Yup. That's what I'm doing. Plus, I've tested with Collada2POD, and that yields same result. Let me have contact point so i can send 3ds, blend and pod file for you to examine.





Aaron wrote:
Secondly, 3 vertices per triangle is horribly inefficient. A tessellated grid tends towards 0.5 vertices per triangle. Typical geometry has around 0.5 to 1 vertices per triangle, since triangles share vertices. I don't know whether or not blender shares vertices between triangles internally, but I do know that partly this 'vertex splitting' will be due to the 3DS file format - I have in the past experienced this myself, and never recommend that file format. You can try to fix it by welding the vertices in 3DS Max before export (use a small weld distance so that the geometry does not move - you only want vertices that are actually meant to be the same point to be merged into one).



Regards,

Aaron.




I'll definitely give it a shot. Thank you so much for reply.
xylopia wrote:
Let me have contact point so i can send 3ds, blend and pod file for you to examine.



devtech@imgtec.com



Thanks,

Aaron.

I’ve sent blend, 3ds max, and POD file. When you can spare some time to look into my case, please let me know how I can properly export my models.

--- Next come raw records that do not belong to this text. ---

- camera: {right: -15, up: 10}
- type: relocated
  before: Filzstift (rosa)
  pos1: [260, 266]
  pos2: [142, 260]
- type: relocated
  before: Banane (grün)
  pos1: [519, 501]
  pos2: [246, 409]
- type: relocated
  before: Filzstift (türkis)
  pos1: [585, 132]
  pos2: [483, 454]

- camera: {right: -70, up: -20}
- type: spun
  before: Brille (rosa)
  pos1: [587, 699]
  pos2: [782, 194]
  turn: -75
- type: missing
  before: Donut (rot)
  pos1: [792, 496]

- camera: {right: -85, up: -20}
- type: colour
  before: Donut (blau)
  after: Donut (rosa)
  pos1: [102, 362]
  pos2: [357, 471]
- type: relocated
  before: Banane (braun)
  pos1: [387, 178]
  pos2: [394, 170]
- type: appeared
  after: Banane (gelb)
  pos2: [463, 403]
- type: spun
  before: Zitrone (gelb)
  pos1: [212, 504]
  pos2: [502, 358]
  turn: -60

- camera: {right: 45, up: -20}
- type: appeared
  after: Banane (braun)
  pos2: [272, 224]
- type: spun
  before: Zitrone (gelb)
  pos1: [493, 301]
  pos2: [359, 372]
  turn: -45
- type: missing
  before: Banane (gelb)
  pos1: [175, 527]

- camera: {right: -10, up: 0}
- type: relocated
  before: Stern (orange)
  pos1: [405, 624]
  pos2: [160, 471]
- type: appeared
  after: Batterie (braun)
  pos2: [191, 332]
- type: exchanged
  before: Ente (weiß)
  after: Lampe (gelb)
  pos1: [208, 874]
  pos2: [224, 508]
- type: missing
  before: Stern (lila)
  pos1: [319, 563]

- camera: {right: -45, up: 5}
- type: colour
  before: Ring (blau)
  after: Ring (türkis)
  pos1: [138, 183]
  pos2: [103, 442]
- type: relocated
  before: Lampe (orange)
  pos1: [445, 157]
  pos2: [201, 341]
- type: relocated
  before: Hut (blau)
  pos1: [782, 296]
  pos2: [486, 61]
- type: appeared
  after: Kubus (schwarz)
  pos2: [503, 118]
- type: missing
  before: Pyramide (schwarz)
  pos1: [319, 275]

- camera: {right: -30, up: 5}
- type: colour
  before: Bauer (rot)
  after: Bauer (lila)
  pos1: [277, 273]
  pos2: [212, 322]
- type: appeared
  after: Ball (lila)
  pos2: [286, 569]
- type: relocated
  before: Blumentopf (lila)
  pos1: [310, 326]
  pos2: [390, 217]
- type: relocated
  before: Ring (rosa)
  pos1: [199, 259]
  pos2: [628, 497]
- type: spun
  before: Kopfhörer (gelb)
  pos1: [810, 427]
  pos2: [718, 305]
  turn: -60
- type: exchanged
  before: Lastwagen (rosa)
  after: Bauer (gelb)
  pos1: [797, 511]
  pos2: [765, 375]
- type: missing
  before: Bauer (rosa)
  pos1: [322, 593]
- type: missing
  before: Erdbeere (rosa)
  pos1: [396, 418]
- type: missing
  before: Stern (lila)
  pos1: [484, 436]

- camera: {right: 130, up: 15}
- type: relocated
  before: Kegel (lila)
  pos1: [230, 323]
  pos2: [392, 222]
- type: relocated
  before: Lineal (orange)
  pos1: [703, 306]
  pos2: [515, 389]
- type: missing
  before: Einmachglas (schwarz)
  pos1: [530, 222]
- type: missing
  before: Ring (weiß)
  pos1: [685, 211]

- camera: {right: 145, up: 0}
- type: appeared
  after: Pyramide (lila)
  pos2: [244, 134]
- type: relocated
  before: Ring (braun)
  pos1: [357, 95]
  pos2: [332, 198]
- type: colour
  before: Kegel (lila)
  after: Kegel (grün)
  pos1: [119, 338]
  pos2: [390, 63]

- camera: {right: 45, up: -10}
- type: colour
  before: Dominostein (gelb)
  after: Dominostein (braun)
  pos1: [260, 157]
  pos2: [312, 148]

I can go w/ Collada export but that path yields exactly same result; increased number of vertices.

We can’t reproduce your bug with the files you sent.





The files you have sent us always have less than 3 vertices per triangle (it contains 136 faces and less than 408 vertices in all the exports we tried).





We tried four exports with different options:





Position + Normal + UVs: 361 vertices 136 faces


Position + UVs: 175 vertices 136 faces


Position + Normals: 361 vertices 136 faces


Position: 80 vertices





Adding normals or UVs increases the number of vertices, as vertices must be split/duplicated when the triangles that use it have differing normals (different “smooth group” in 3ds max) or non-continuous UV coordinates.





We used the upcoming 2.6 release for those numbers. Checking with the 2.5 release, we still get below 408 vertices.





What version of the exporter are you using?


Aaron2010-03-03 14:06:59

Aaron wrote:
Adding normals or UVs increases the number of vertices, as vertices must be split/duplicated when the triangles that use it have differing normals (different "smooth group" in 3ds max) or non-continuous UV coordinates.



That explains. I've thought PVRGeoPOD would simply export normals and UV and splitting vertices according to different smooth group never came to my mind. Thank you for taking time to look into.